A large, pink organ showed beneath the skin, and when I looked it up in Nature, I found that a chicken has an immune organ called a bursa, and this swells when a chicken fights infection. Turns out that scientists have been studying chicken immune systems for the last 60 years to determine where cancers in humans originate, and the bursa in chickens is similar to our bone marrow producing immune cells (think of human dysfunction with this as it manifests in leukemia–fascinating research on the ways animals inform our understanding of ourselves, if you wan to read it).
As Lucky continued to heal, the swelling in her bursa went down, the infection never resurfaced, and within two weeks, after that Lucky’s wound healed over completely.
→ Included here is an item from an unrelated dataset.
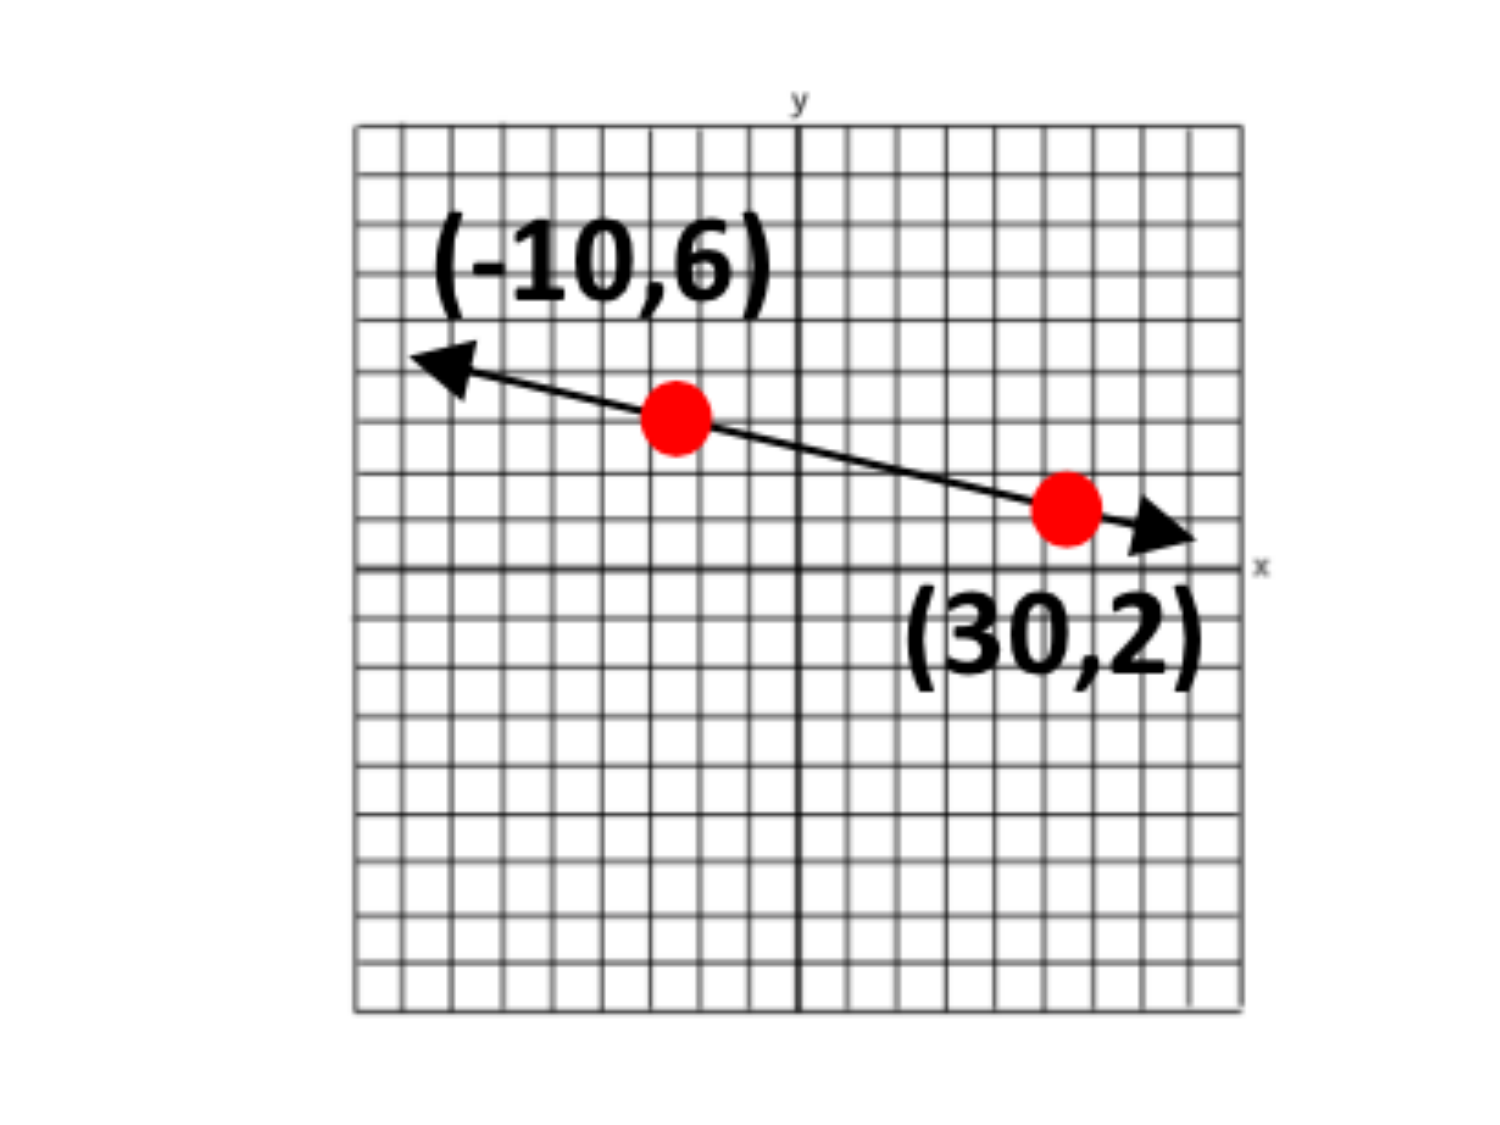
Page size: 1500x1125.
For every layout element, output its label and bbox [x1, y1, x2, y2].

It seemed as if magic was visited upon us, and everyday I went to the garden and rejoiced in Lucky’s persistent attempts to escape her pen to chase off the other hens from her favorite digging place.
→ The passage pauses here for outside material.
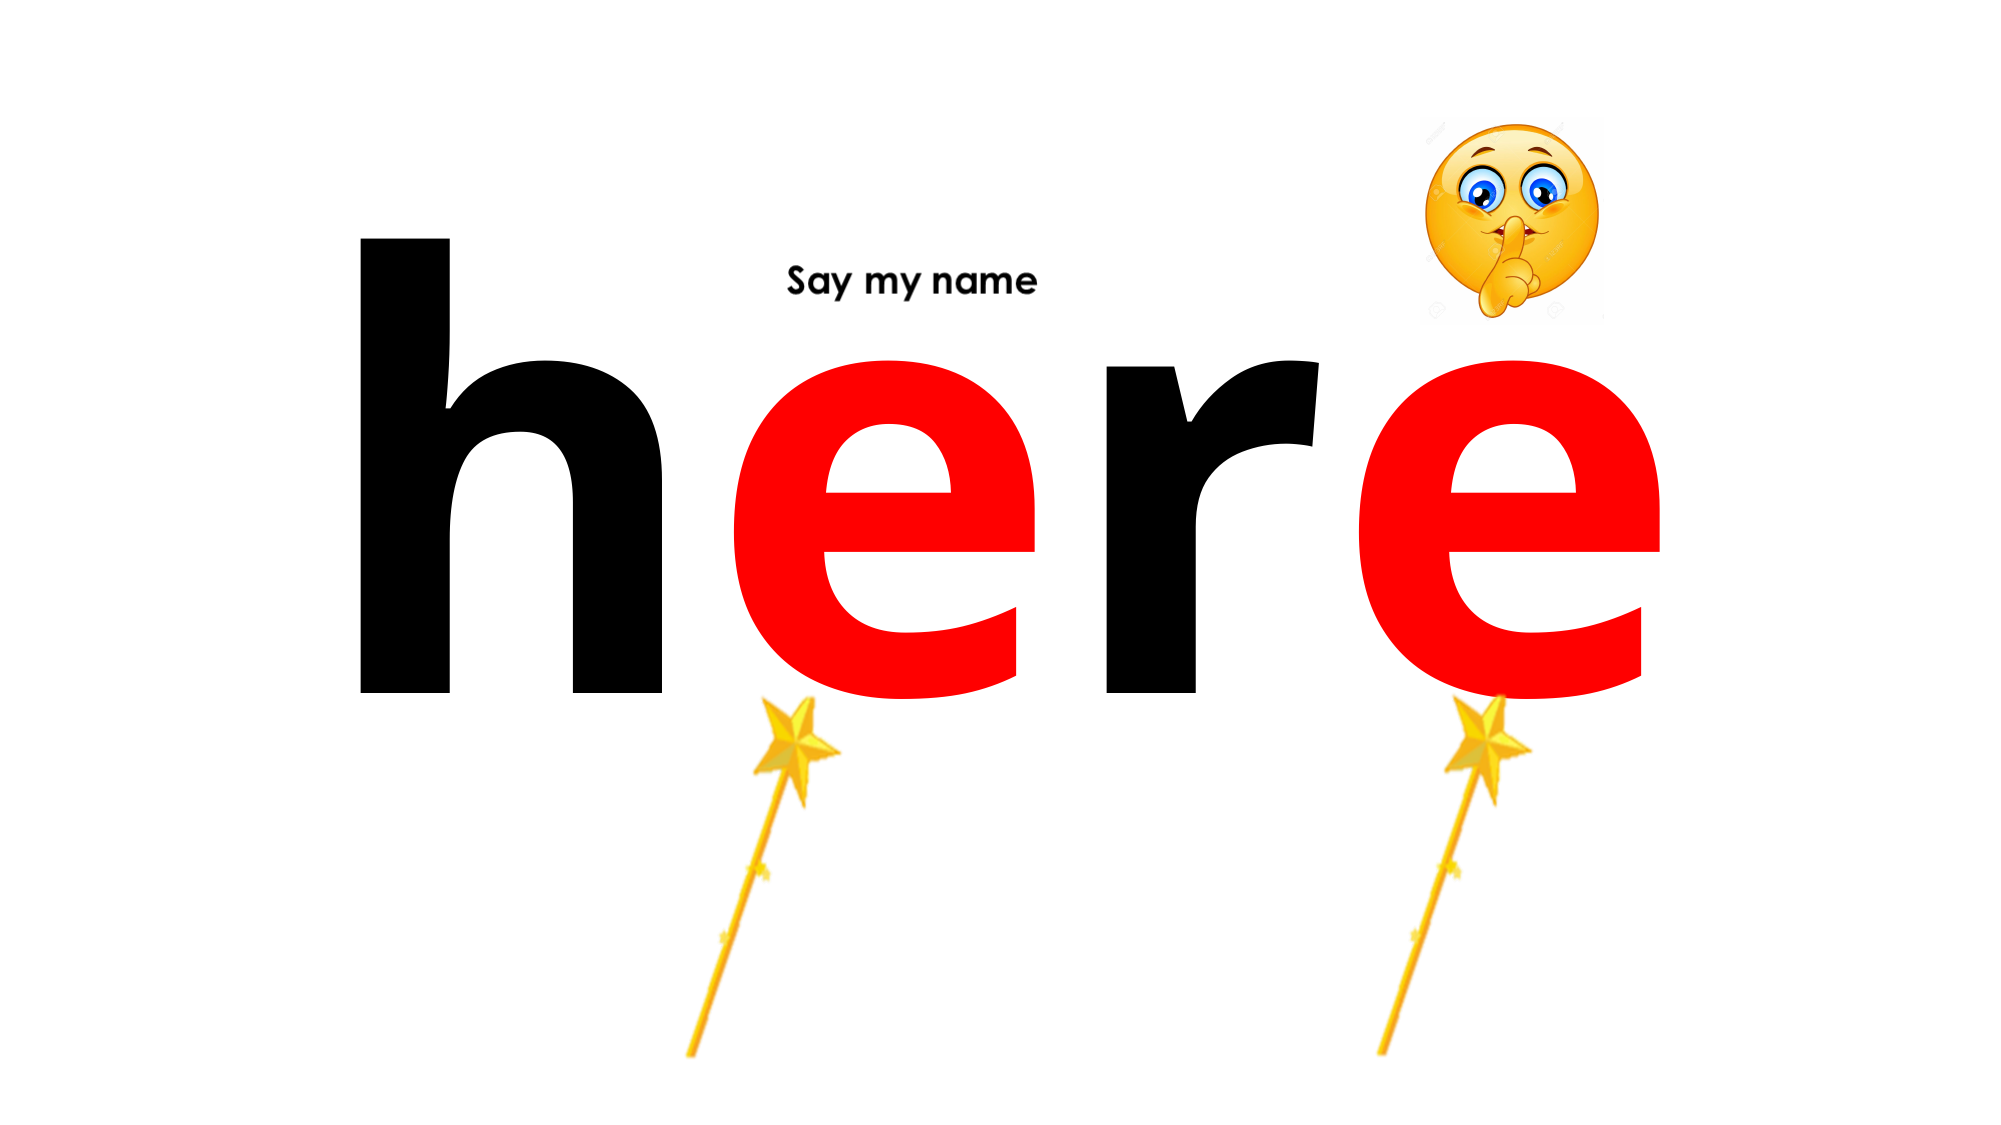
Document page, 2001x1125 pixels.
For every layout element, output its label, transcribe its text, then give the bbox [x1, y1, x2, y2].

Maggots. Who would have believed that maggots could be so healing? Who would have believed that maggots can do what modern medicine cannot, clean a wound of dead tissue so easily and capably that a seemingly fatal wound and infection heal without a trace. We live in an amazing world. I had stumbled on what battlefield surgeons noticed years ago: maggots help heal wounds and clear infections.
Maggots are efficient consumers of dead tissue. They munch on rotting flesh, leaving healthy tissue practically unscathed. Physicians in Napoleon’s army used the larvae to clean wounds. In World War I, American surgeon William Baer noticed that soldiers with maggot-infested gashes didn’t have the expected infection or swelling seen in other patients. The rise of penicillin in the 1940s made clinical maggots less useful, but they bounced back in the 1990s when antibiotic-resistant bacteria created a new demand for alternative treatments. In 2004, the U.S. Food and Drug Administration approved maggot therapy as a prescription treatment.
Although anecdotal reports suggested that maggots curb inflammation, no one had scientifically tested the idea. So a team led by surgical resident Gwendolyn Cazander of Leiden University Medical Center in the Netherlands siphoned samples of maggot secretions from disinfected maggots in the lab and added them to donated blood samples from four healthy adults. The researchers then measured the levels of so-called complement proteins, which are involved in the body’s inflammatory response.
Every blood sample treated with maggot secretions showed lower levels of complement proteins than did control samples—99.9% less in the best case, the team reports in the current issue of Wound Repair and Regeneration. Looking closer, the researchers found the broken-down remnants of two complement proteins—C3 and C4—in the secretion-treated samples, suggesting that the secretions had ripped the proteins apart. When the team tested blood samples from postoperative patients, whose wounded bodies were already scrambling to heal, they found that maggot secretions reduced the levels of complement proteins by 19% to 55%.